Mixing Studies: A Key Tool in Diagnosing Coagulation Disorders Associated with Prolonged PT and PTT
Prothrombin Time (PT) and Partial Thromboplastin Time (PTT) are two cornerstone tests in the evaluation of the blood coagulation system, assessing the extrinsic/common and intrinsic/common pathways, respectively. Abnormal prolongation of these times may indicate various disorders, including deficiencies in coagulation factors, the presence of inhibitors, or conditions affecting hemostasis. In such cases, Mixing Studies emerge as a critical diagnostic tool. By combining patient plasma with normal plasma, these studies help differentiate the underlying causes of prolonged PT and PTT, determining whether the issue stems from a deficiency in coagulation factors or the presence of inhibitors, such as antibodies against specific factors or lupus anticoagulant.
Types of Coagulation Inhibitors
Coagulation inhibitors are classified into two main categories:
- Inhibitors of Coagulation Factors (e.g., antibodies against Factor VIII or IX)
- Lupus Anticoagulant (antiphospholipid antibodies)
Methodology of Mixing Studies
To perform Mixing Studies, equal volumes of patient plasma and normal pooled plasma (NPP) are typically combined, and PT and PTT tests are repeated. These tests are conducted at two time points:
- Time Zero (immediately after mixing patient plasma with NPP)

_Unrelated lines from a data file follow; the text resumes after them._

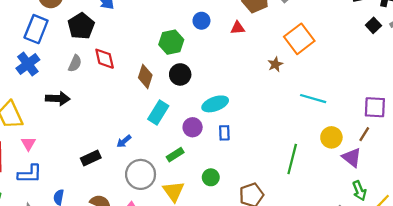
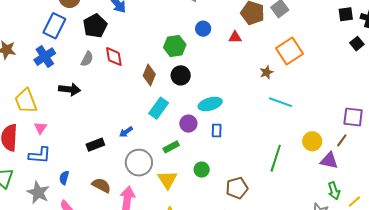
cyan line: (313, 99) -> (281, 102), moved
purple triangle: (352, 157) -> (329, 161), turned -30

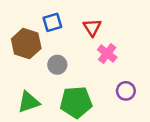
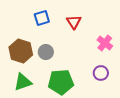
brown hexagon: (26, 44) -> (21, 51), moved
pink cross: (107, 54) -> (105, 43), moved

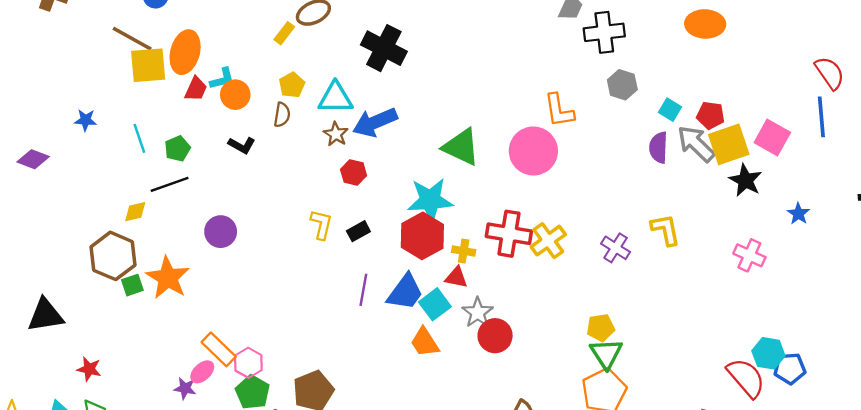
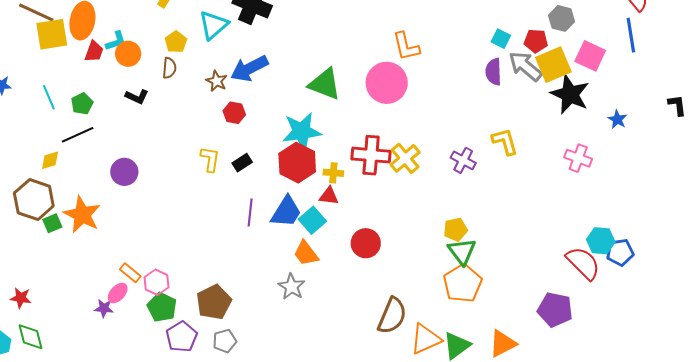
gray hexagon: (622, 85) -> (561, 18), moved
cyan triangle: (336, 98) -> (214, 25), moved, turned -36
black star: (745, 180) -> (570, 94), size x1.4
gray star: (478, 313) -> (292, 287), moved
orange rectangle: (219, 349) -> (130, 273), size x0.7

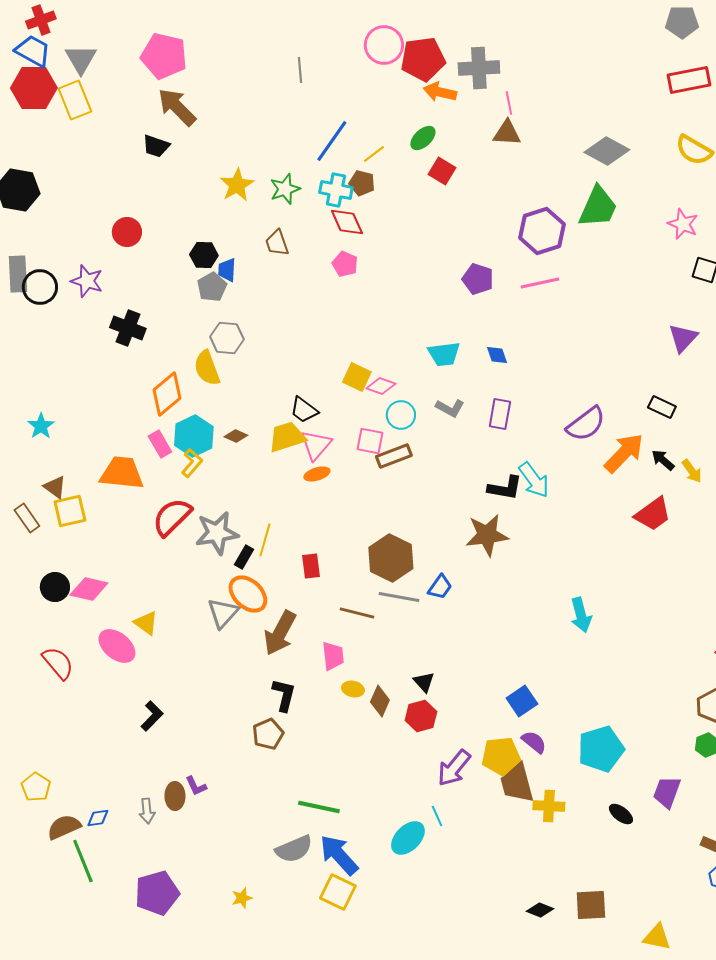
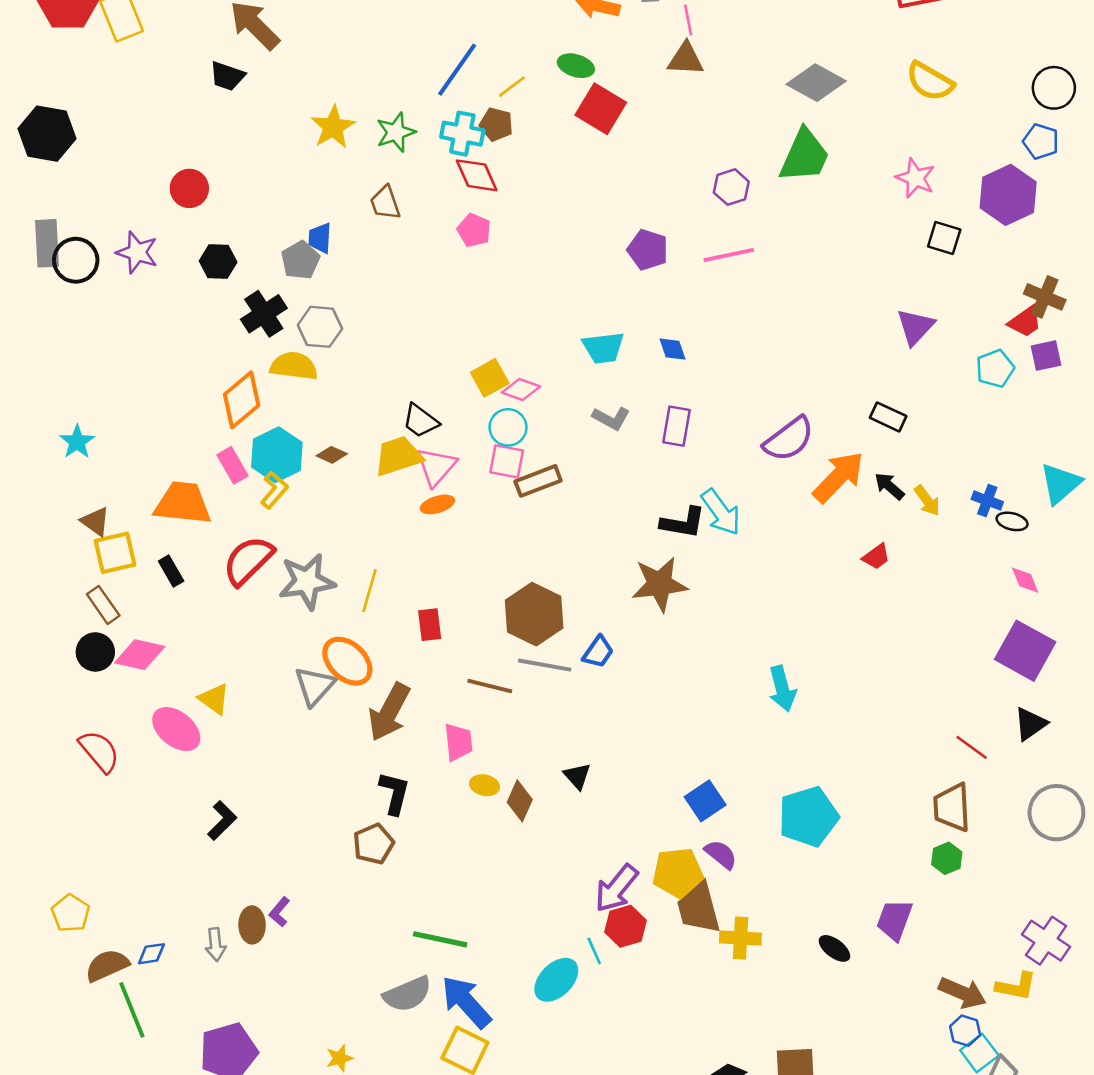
green ellipse: (423, 138) -> (576, 66), turned 60
red square: (442, 171) -> (601, 109), size x1.4
purple hexagon: (542, 231) -> (731, 187), size x0.6
black hexagon: (204, 255) -> (218, 262), moved
black cross: (128, 328) -> (264, 314), moved, turned 36
yellow semicircle: (207, 368) -> (294, 366), turned 117
yellow square: (357, 377) -> (490, 378), turned 36
cyan circle: (401, 415) -> (508, 427), moved
red trapezoid: (653, 514) -> (876, 557), size x0.6
brown rectangle: (27, 518) -> (103, 605), moved
black rectangle: (244, 557) -> (171, 571), moved, turned -60
red hexagon: (421, 716) -> (626, 926), moved
cyan pentagon: (601, 749) -> (808, 817), moved
purple L-shape: (196, 786) -> (279, 912), turned 65

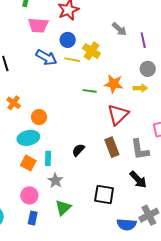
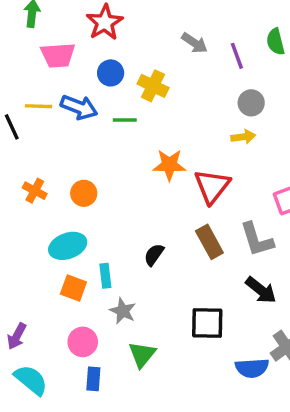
yellow line: (72, 60) -> (38, 106), moved
orange star: (114, 84) -> (169, 165), moved
green line: (90, 91) -> (125, 120), moved
orange circle: (39, 117) -> (84, 193), moved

- Time 120 Minutes (incubation at 37°C)
Since a factor level of 25–40% is sufficient to normalize PT and PTT, even if the patient’s factor level is zero, mixing with NPP to achieve approximately 50% can result in normal test outcomes. Normal pooled plasma should be prepared from the plasma of at least six healthy individuals (a mix of males and females).

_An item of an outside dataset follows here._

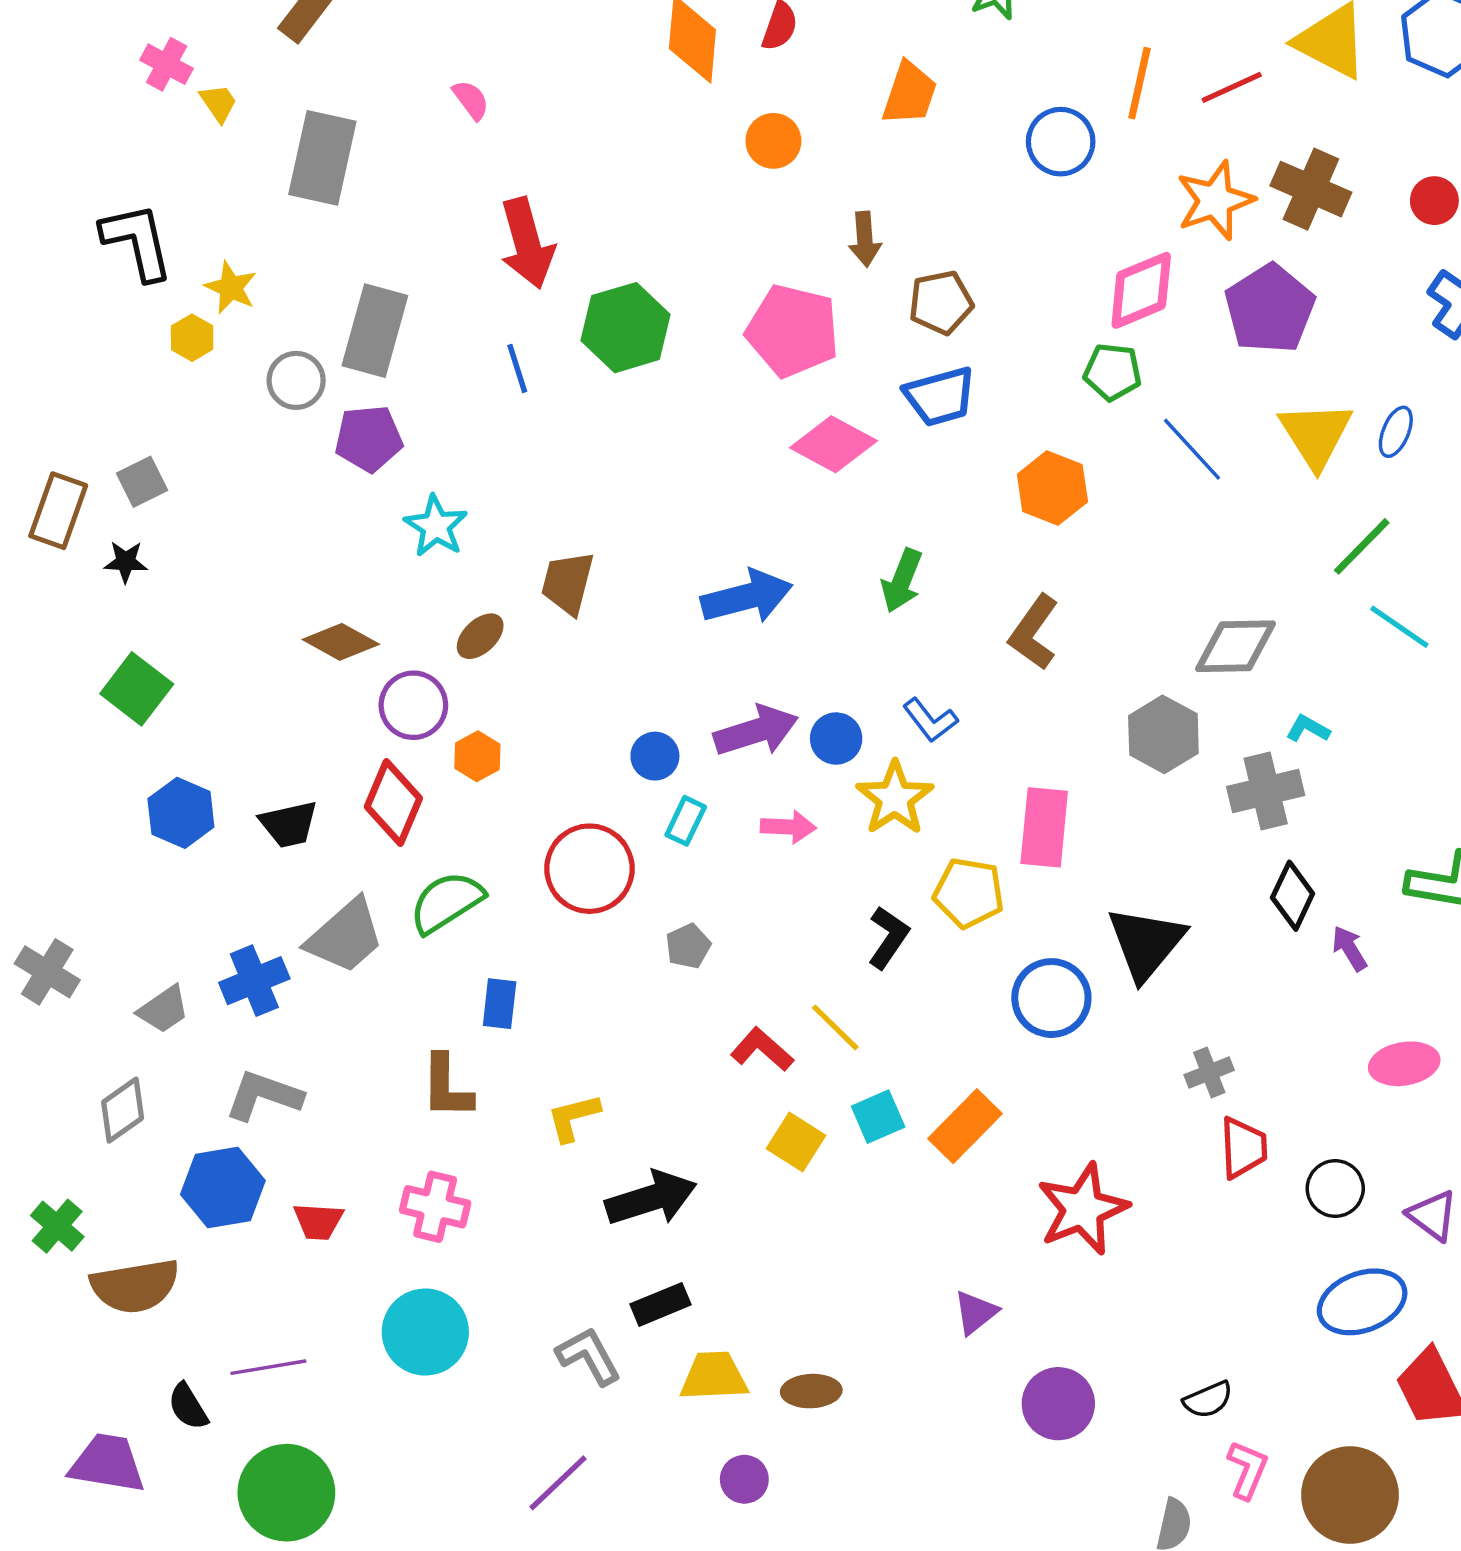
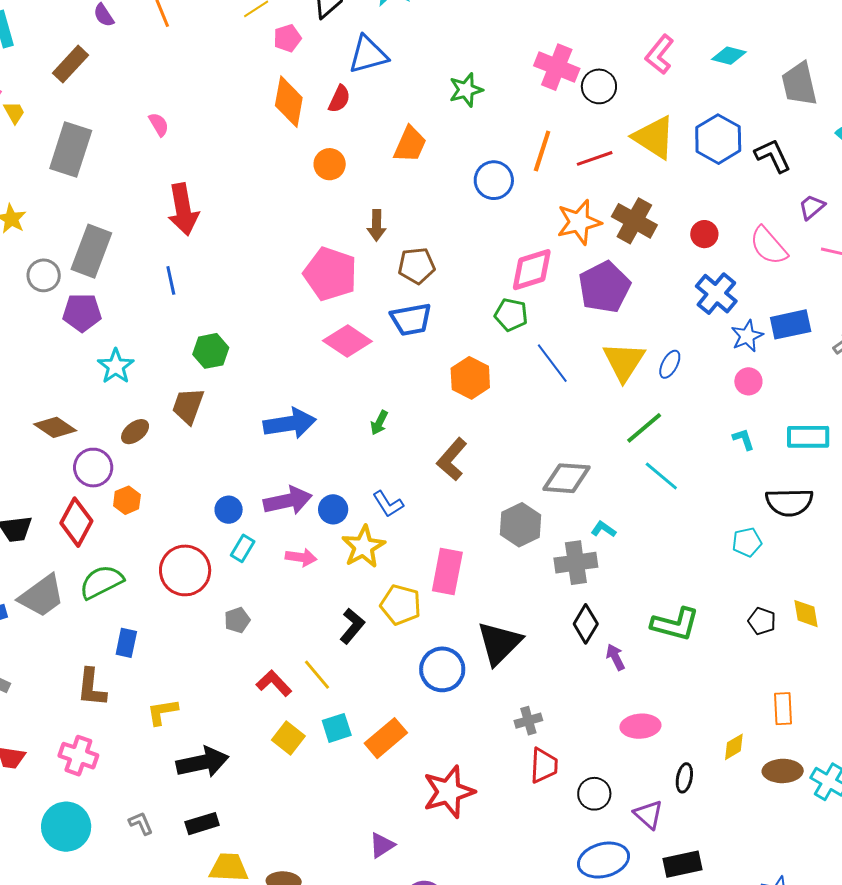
green hexagon: (626, 328) -> (211, 351), moved, size x0.7
green arrow: (902, 581) -> (379, 423), size x0.7
gray L-shape: (589, 1356) -> (141, 823), moved, size x0.7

Interpretation of Mixing Study Results
Following the Mixing Studies:
- If the PT and PTT of the mixture normalize at both zero and 120 minutes, or deviate by no more than 5 seconds above the control value (laboratory normal PT/PTT), they are considered “corrected.”
- However, if the PT and PTT of the mixture remain prolonged by 6 seconds or more above the control value at both time points, they are deemed “uncorrected.”
To enhance test sensitivity, a 1:4 ratio (Mix PT/PTT 1:4) can be employed, where 4 volumes of patient plasma are mixed with 1 volume of normal plasma. This ratio is particularly useful when a stronger inhibitor is suspected.
Determining the Cause of Prolonged PT and PTT
Based on the Mixing Study results, the cause of prolonged PT and PTT can be elucidated:
- Correction at Both Zero and 120 Minutes: Suggests a likely deficiency in one or more coagulation factors, ruling out the presence of inhibitors.
- Prolongation at Both Zero and 120 Minutes: Raises suspicion of lupus anticoagulant (antiphospholipid antibodies). In this scenario, adding phospholipids neutralizes the antibody, leading to correction of PT/PTT.
- Correction at Zero Minutes but Prolongation at 120 Minutes: Indicates the presence of an inhibitor (antibody) against coagulation factors. Prolonged incubation enhances the antibody’s effect, neutralizing the coagulation factors in the normal plasma.
Summary Table of Results
| Mixing Study at 0 Minutes | Mixing Study at 120 Minutes | Probable Disorder |
| Corrected | Corrected | Coagulation Factor Deficiency |
| Uncorrected | Uncorrected | Antiphospholipid Antibody |
| Corrected | Uncorrected | Factor Inhibitor |
Next Steps
If a factor deficiency is suspected, Factor Assays should be performed for both the intrinsic pathway (related to PTT) and the extrinsic pathway (related to PT) to identify the specific deficient factor. Additionally, if lupus anticoagulant is suspected, confirmatory tests such as the Dilute Russell Viper Venom Time (dRVVT) are recommended.